- Associated Press - Saturday, August 4, 2018

TRENTON, N.J. (AP) - New Jersey’s new push to sue people and companies responsible for pollution has environmental groups applauding and business interests raising questions and concerns.

After two terms of Republican Chris Christie, Democratic Gov. Phil Murphy’s administration announced last week that it would resume pursuing natural resources damages in cases that resulted in contamination in New Jersey. The state has a long history of industrialization as well as contamination; it has more Superfund sites - land contaminated by hazardous waste and marked for cleanup due to its health risks - than any other state.

Attorney General Gurbir Grewal announced a half-dozen new lawsuits and said Christie’s administration didn’t pursue any such new suits over eight years. Christie did, however, reach the biggest such settlement in state history in a case he inherited, agreeing to accept $225 million from ExxonMobil over polluted sites in Bayonne and Linden, as well as retail gas stations across the state.

The so-called natural resource damages cases are distinct from the responsibility that property owners carry to remediate contaminated sites. The cash the state recovers in the damages cases is aimed at compensating the public for the loss of the use of land because of pollution. But even if no such money is recovered, responsible parties are still required by law to pay for cleanup.

Environmental activists add that the money must also be used to restore polluted sites so the public can use them again.

It’s an important distinction, business groups say, because otherwise it could seem as if corporations had not been paying for cleanups.

“I’m a little bit worried when the public reads this they sort of think this is going against companies that are actively out there (violating the law),” said Dennis Hart, the executive director of the state’s Chemistry Council, which reviews regulations for their effect on manufacturing in the state. “I worry about the message the public hears.”

Michele Siekerka, who heads the New Jersey Business and Industry Association, stressed that companies want to be “environmental stewards” and that enforcement like the kind Grewal and Murphy proposed should be used for “egregious bad actors.”

But she raised concerns that too much government red tape could hurt businesses.

“Overzealous enforcement or looking for ’gotchas’ in a morass of sometimes complex regulations can cause unnecessary burdens on well-intended companies,” she said.

That’s just the issue, say environmental organizations: Under the previous administration, there wasn’t enough enforcement of the state’s strict pollution laws.

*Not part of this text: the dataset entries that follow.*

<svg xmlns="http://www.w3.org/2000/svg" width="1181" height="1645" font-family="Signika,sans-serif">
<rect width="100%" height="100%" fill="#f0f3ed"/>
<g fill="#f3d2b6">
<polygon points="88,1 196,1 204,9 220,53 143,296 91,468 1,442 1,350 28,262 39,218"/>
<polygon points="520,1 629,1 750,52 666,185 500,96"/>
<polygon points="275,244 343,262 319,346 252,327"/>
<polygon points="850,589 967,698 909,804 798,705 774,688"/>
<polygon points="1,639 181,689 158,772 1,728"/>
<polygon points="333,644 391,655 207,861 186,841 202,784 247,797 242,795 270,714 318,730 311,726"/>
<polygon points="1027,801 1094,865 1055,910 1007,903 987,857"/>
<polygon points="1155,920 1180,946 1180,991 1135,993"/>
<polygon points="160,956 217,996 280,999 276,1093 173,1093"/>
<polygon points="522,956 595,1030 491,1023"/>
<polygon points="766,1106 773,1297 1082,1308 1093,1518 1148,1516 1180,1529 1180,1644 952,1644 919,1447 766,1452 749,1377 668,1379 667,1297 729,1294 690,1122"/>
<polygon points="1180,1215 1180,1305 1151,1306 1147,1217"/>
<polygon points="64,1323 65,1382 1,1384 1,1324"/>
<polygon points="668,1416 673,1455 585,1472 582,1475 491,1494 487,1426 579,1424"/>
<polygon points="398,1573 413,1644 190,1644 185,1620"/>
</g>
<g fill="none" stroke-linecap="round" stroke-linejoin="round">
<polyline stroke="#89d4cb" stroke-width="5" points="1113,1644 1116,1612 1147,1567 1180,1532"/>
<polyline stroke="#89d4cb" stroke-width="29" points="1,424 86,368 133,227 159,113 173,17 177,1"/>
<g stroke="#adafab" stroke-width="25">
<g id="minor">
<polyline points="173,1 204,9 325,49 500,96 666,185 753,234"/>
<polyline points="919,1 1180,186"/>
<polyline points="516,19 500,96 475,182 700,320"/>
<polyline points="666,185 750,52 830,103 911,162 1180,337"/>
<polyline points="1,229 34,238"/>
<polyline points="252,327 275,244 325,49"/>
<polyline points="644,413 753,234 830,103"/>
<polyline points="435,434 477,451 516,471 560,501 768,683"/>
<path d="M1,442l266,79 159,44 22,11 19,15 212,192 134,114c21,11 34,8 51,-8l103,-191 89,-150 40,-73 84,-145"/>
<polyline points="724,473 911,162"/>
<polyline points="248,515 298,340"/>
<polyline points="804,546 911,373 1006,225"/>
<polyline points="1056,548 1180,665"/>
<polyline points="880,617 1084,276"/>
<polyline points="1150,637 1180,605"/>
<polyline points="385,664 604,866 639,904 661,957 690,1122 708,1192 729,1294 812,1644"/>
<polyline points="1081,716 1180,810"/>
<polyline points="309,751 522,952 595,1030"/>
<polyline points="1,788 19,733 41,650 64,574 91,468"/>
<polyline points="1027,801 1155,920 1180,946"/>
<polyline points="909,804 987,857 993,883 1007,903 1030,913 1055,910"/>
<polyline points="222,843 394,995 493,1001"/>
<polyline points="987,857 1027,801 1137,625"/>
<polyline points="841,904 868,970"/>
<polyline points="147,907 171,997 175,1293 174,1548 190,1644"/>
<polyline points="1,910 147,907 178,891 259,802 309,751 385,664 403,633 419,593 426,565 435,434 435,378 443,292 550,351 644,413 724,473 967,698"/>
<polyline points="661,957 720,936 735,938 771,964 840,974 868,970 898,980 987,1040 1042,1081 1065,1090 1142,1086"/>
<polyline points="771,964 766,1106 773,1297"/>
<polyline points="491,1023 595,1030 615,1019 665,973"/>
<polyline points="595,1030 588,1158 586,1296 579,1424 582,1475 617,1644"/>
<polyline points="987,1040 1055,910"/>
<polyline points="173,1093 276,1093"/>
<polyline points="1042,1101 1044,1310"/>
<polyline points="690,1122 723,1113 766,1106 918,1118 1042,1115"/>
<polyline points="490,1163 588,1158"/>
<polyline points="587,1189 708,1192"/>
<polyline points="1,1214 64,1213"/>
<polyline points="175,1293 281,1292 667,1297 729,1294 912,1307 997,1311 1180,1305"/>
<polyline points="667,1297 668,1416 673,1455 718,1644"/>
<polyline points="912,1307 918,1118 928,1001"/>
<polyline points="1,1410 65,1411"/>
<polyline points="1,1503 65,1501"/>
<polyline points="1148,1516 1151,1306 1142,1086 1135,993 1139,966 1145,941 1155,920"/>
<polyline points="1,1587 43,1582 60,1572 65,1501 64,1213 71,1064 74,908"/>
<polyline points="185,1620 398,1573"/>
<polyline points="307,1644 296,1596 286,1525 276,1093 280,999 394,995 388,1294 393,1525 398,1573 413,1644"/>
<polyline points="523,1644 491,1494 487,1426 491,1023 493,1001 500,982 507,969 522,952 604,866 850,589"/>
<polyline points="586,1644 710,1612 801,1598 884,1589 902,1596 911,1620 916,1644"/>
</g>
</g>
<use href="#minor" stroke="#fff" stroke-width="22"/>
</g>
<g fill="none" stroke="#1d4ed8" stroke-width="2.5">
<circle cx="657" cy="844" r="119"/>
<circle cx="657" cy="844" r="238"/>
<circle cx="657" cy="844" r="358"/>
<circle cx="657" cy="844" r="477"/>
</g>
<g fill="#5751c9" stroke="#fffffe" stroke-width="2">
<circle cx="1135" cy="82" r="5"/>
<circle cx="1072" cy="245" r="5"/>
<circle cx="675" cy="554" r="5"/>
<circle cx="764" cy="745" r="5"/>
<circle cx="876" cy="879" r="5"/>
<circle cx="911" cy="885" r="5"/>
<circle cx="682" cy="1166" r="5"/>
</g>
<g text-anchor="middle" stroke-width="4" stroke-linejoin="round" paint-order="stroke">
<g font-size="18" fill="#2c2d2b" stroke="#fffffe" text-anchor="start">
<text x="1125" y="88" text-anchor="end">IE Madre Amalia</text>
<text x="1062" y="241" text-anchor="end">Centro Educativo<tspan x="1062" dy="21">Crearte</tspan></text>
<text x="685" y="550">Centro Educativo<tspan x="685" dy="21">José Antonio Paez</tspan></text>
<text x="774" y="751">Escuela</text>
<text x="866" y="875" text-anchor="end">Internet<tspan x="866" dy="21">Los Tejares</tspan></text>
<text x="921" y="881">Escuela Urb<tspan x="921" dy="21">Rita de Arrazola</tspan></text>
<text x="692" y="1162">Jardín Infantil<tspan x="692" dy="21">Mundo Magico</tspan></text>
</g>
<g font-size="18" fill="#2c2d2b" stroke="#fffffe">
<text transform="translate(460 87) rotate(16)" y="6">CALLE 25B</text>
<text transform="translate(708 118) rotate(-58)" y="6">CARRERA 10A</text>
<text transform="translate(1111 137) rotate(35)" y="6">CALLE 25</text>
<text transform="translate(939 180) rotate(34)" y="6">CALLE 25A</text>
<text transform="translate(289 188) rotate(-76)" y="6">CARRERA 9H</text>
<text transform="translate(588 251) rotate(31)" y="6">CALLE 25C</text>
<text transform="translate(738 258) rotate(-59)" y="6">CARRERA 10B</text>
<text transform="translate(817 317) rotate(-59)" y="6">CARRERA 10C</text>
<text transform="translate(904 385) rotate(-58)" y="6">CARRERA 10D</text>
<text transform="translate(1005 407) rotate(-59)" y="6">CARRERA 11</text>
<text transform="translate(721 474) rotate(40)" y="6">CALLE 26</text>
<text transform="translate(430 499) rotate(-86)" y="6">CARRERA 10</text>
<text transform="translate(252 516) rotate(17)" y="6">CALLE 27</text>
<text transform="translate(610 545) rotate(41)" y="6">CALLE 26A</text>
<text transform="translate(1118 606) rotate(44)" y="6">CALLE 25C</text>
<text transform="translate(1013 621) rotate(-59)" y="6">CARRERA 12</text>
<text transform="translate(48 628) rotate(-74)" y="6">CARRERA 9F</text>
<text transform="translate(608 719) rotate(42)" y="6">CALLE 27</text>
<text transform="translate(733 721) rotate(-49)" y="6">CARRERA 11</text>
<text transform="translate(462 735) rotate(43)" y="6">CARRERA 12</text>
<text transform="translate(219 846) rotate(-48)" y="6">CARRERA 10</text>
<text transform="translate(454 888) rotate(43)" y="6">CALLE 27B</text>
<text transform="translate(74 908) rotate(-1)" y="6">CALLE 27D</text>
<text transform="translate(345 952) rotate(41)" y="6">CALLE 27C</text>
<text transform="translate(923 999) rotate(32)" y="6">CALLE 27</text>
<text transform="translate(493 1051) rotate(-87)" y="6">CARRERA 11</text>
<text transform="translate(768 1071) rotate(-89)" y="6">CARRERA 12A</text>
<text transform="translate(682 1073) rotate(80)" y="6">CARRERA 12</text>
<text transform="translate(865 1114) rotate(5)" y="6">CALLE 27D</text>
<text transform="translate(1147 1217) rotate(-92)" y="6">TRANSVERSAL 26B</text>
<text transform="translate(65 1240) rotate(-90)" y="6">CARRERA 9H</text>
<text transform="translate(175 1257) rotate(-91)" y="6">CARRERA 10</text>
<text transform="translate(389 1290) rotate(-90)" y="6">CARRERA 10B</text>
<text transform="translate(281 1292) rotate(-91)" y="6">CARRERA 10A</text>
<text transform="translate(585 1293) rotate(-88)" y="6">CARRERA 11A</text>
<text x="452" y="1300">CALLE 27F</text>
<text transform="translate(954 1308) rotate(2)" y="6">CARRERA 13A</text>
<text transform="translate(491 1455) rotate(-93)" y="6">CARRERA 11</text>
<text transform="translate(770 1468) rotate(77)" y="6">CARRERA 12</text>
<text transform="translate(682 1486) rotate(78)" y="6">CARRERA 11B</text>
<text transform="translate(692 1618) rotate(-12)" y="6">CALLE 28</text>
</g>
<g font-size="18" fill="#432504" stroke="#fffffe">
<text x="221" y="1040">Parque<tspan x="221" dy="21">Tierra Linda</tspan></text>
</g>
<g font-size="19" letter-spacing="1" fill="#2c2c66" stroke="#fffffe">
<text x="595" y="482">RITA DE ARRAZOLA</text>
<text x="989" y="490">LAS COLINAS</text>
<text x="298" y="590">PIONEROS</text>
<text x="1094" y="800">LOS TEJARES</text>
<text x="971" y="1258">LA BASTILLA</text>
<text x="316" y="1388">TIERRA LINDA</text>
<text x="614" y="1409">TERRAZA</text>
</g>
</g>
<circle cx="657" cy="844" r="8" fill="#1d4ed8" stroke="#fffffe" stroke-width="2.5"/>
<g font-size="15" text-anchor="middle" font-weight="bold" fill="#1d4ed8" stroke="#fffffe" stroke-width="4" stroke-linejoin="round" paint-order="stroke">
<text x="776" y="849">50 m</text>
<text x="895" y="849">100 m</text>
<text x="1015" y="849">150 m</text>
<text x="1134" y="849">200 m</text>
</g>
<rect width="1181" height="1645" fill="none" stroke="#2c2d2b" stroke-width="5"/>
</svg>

“This is the end of the era of inaction,” said Doug O’Malley, the state director of Environment New Jersey.

Tim Dillingham, executive director of the American Littoral Society, said that the message to in the previous administration was “aggressively pro-business,” while Murphy is embracing a discretionary tool that the state’s laws make available to law enforcement - the ability to pursue damages.

Under Christie, New Jersey’s contaminated sites in fact underwent cleanups, and while Christie didn’t pursue new natural resources damages cases, the administration settled deals for hundreds of millions of dollars.

As for what’s next, Democratic Sen. Bob Smith, who chairs the Environment and Energy Committee, has tasked four people - two environmentalists and two business representatives - to look into natural resources damages.

The report is expected sometime in the fall and could be followed by additional legislation.